L’histoire d’Azzato depuis 1919

De Michele Azzato, qui installe son atelier à Bruxelles en 1919, aux reprises successives jusqu’à aujourd’hui : un siècle de lutherie, retracé fidèlement.

Deux hommes dans le magasin, l’un tenant une guitare archtop Höfner, au milieu de cartons

Azzato n’est pas né avec les guitares qui couvrent aujourd’hui ses murs. La maison commence avec un homme parti à pied vers Paris, remonte par les mandolines et les banjos, traverse deux reprises, et reste aujourd’hui un magasin familial, à Bruxelles comme à Louvain-la-Neuve.

1887-1918 · L’homme avant l’atelier

Michele Azzato naît en 1887, en Italie. Vers l’âge de dix ans, alors qu’il est berger, il quitte son village et gagne Paris à pied. Une famille de musiciens l’y recueille, lui apprend le violon et l’oriente vers la lutherie. Mobilisé en 1914, il est blessé au combat et reçoit les derniers sacrements à l’hôpital militaire, avant de se rétablir.

À un ami venu lui rendre une dernière visite, il demande d’être porté dehors : il veut voir le soleil, pas mourir enfermé.

1919 · L’atelier, à Bruxelles

Arrivé en Belgique, Michele installe son atelier rue Blaes, puis rue du Lombard, avant de se fixer au 79 de la rue des Éperonniers. Il y fabrique des mandolines et des banjos de très bonne facture, et vend violons, violoncelles, contrebasses, cordes et partitions.

1931 · Les banjos Azzato-Jacobacci

L’atelier collabore avec la célèbre maison Jacobacci, à Paris, pour la fabrication des banjos Azzato/Jacobacci.

Années 1950 · La guitare, et Nicolas Alfonso

La guerre passée, où il a vendu radios et petit matériel pour tenir, Michele suit l’engouement naissant pour la guitare. Nicolas Alfonso, grand maître de l’instrument récemment arrivé en Belgique, devient un habitué. Le magasin s’impose peu à peu comme le centre du monde de la guitare à Bruxelles.

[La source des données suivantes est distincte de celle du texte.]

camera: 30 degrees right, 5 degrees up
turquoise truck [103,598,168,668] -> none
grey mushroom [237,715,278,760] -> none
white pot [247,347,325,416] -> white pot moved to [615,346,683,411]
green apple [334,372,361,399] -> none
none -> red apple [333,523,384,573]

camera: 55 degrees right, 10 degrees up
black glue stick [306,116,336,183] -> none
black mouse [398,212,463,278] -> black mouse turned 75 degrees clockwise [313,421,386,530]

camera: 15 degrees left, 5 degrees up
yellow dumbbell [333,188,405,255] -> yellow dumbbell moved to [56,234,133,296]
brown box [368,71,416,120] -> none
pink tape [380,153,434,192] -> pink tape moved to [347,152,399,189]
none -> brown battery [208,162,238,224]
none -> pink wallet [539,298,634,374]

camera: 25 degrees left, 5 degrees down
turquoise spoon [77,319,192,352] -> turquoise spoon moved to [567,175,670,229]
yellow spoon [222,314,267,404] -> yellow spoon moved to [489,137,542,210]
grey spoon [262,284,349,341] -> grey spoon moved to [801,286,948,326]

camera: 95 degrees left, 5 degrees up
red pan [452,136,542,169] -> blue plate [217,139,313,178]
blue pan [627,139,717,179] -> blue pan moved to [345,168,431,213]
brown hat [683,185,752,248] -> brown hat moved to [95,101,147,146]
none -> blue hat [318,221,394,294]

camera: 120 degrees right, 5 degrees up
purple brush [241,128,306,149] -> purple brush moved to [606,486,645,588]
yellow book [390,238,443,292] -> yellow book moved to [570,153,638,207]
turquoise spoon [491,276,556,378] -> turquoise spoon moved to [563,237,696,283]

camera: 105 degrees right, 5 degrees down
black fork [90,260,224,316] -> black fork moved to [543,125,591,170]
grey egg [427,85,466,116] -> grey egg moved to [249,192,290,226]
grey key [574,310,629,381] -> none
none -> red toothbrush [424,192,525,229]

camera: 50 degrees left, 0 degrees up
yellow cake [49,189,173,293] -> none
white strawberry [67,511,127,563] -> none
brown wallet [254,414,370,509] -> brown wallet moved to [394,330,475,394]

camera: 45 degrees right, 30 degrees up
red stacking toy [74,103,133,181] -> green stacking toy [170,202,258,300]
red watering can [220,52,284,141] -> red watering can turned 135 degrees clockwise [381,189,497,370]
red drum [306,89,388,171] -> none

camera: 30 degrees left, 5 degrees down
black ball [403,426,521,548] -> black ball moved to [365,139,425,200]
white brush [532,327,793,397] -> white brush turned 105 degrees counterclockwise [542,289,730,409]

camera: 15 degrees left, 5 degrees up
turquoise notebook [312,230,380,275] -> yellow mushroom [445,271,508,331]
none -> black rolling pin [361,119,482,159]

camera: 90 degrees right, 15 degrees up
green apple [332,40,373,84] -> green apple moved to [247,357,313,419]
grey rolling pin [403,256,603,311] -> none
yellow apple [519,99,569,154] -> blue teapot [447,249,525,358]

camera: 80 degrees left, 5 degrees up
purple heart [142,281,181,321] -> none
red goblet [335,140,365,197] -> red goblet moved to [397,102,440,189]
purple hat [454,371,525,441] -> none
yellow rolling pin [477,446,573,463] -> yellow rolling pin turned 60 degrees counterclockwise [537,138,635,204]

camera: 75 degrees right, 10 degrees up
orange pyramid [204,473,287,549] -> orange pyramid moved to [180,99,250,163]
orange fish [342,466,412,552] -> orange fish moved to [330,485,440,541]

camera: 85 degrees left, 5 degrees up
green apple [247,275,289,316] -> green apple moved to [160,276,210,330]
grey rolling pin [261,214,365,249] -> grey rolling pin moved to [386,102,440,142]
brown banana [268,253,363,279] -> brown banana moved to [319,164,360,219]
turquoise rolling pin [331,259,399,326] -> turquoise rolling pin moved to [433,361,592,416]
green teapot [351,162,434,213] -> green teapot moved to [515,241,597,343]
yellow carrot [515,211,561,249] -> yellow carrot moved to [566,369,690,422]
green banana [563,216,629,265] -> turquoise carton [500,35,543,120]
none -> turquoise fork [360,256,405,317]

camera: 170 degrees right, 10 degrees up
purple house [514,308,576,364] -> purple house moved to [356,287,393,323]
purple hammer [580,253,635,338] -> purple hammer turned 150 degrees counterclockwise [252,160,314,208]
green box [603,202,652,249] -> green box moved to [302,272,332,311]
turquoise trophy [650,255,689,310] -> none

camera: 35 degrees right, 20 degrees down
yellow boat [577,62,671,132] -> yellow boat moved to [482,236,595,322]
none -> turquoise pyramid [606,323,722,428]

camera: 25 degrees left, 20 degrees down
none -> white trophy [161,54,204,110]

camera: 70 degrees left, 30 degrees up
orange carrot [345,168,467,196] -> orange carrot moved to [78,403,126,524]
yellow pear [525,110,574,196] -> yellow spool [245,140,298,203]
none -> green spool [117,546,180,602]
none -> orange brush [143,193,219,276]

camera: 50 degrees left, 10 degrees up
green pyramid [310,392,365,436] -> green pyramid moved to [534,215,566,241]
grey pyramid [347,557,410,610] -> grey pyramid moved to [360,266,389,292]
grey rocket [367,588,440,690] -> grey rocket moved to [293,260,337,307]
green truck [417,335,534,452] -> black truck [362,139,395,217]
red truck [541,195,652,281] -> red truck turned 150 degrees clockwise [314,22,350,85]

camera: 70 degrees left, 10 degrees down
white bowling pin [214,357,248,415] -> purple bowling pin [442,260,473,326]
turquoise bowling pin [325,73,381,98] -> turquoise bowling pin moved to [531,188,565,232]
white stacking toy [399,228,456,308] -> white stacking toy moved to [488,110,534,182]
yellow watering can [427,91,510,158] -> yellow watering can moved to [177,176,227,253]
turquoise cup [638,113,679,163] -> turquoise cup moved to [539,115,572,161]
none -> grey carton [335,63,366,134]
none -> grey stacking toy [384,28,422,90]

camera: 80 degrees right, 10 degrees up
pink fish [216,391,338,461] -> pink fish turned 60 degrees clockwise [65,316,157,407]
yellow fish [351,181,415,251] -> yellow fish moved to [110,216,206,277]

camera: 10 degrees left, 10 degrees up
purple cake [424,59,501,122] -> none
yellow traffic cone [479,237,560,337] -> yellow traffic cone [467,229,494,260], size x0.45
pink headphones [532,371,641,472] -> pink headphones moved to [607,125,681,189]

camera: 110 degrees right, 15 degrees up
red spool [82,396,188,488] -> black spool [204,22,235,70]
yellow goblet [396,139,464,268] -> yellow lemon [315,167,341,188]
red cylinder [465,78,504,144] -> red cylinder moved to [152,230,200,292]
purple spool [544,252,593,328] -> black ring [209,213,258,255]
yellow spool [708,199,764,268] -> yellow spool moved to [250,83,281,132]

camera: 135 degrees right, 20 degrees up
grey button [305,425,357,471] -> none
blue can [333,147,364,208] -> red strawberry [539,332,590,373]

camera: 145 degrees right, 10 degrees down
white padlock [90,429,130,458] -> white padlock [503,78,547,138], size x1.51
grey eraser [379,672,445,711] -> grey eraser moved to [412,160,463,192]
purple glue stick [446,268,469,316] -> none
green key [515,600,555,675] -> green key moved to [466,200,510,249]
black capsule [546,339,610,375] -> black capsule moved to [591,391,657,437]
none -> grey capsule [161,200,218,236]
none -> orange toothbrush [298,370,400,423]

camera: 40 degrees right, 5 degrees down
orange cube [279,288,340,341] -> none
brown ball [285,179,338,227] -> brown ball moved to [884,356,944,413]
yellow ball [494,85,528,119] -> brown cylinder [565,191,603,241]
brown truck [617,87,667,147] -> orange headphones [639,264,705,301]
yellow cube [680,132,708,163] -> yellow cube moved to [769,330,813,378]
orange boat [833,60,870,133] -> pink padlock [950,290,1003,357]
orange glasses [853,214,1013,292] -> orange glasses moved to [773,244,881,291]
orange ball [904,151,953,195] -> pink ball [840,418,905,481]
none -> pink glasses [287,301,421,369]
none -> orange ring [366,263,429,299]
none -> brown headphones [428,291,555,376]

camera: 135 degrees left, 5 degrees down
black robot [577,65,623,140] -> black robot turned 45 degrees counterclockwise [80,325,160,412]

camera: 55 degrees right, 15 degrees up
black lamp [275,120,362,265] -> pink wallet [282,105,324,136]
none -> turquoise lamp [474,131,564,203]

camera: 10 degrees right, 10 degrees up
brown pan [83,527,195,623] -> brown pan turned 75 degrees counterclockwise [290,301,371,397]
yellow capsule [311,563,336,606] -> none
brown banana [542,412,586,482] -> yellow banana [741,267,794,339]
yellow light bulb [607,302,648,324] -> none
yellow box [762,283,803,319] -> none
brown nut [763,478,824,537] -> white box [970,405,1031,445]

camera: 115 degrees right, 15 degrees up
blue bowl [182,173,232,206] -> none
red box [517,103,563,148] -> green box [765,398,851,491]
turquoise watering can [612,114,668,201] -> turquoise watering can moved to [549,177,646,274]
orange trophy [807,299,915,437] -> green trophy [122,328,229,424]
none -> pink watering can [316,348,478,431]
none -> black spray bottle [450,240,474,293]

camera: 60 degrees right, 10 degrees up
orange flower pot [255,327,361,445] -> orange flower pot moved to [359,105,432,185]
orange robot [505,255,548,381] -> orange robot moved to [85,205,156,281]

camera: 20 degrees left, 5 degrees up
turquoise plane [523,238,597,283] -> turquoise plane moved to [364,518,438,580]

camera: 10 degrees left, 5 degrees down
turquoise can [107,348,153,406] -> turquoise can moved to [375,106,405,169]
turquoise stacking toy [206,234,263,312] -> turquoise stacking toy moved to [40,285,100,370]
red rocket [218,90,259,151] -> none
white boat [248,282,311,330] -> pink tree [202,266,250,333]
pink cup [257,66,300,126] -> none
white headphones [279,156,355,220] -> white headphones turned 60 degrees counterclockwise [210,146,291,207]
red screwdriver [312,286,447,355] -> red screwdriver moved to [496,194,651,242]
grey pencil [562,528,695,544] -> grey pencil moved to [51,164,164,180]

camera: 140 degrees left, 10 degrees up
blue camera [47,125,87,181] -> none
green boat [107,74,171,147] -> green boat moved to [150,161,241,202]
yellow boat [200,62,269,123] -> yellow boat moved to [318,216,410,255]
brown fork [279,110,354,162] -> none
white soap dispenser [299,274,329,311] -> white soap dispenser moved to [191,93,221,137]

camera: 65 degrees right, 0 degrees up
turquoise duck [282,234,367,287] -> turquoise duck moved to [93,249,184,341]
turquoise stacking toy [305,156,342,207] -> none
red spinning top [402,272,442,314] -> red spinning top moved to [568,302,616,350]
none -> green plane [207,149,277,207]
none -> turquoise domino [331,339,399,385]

1968 · La maison change de mains

À plus de 80 ans, Michele cède le magasin à deux élèves d’Alfonso devenus professeurs de guitare, Jacques et Dominique Cormont. Ils relancent la lutherie, ouvrent l’offre aux instruments du monde, anciens et à vent, deviennent distributeurs de marques espagnoles et allemandes, et font de la maison la spécialiste des cordes.

1982 · Rue de la Violette

Le magasin quitte la rue des Éperonniers pour le 42 de la rue de la Violette, dans l’ancien restaurant L’Écu de France. La même année, Michele Azzato s’éteint à 95 ans, après plus de quatre-vingts années de vie parsemée d’instruments.

2014 · Un second magasin, à Louvain-la-Neuve

Après les enfants de Jacques et Dominique, dont Philippe pour le magasin d’instruments, la maison ouvre une succursale au cœur de la ville universitaire, pour les étudiants, les écoles et les musiciens du Brabant wallon.

2023 · Une nouvelle reprise

Le 1er septembre, quand Philippe cesse ses activités, Christian Bormans, l’un de ses employés, reprend la maison avec son vieil ami Benoît Goes, sous la société Blackbird Music. L’accent est mis d’abord sur les guitares folk, puis sur les ateliers, avec l’engagement d’un luthier guitare et d’une luthière du quatuor.

Aujourd’hui

Azzato, c’est aujourd’hui deux magasins, à Bruxelles et à Louvain-la-Neuve, et plus de 3 000 instruments disponibles.

2024 · La continuité de Hill’s Music

À la fermeture du magasin Hill’s Music, en mars, Azzato en assure la continuité en engageant son pilier, Thierry Herremans, qui poursuit l’entretien des instruments vendus par son père et lui-même durant les cinquante dernières années.


Azzato reste un lieu où l’on vient chercher un conseil qui engage celui qui le donne : un instrument essayé en magasin, réglé à l’atelier, et suivi ensuite.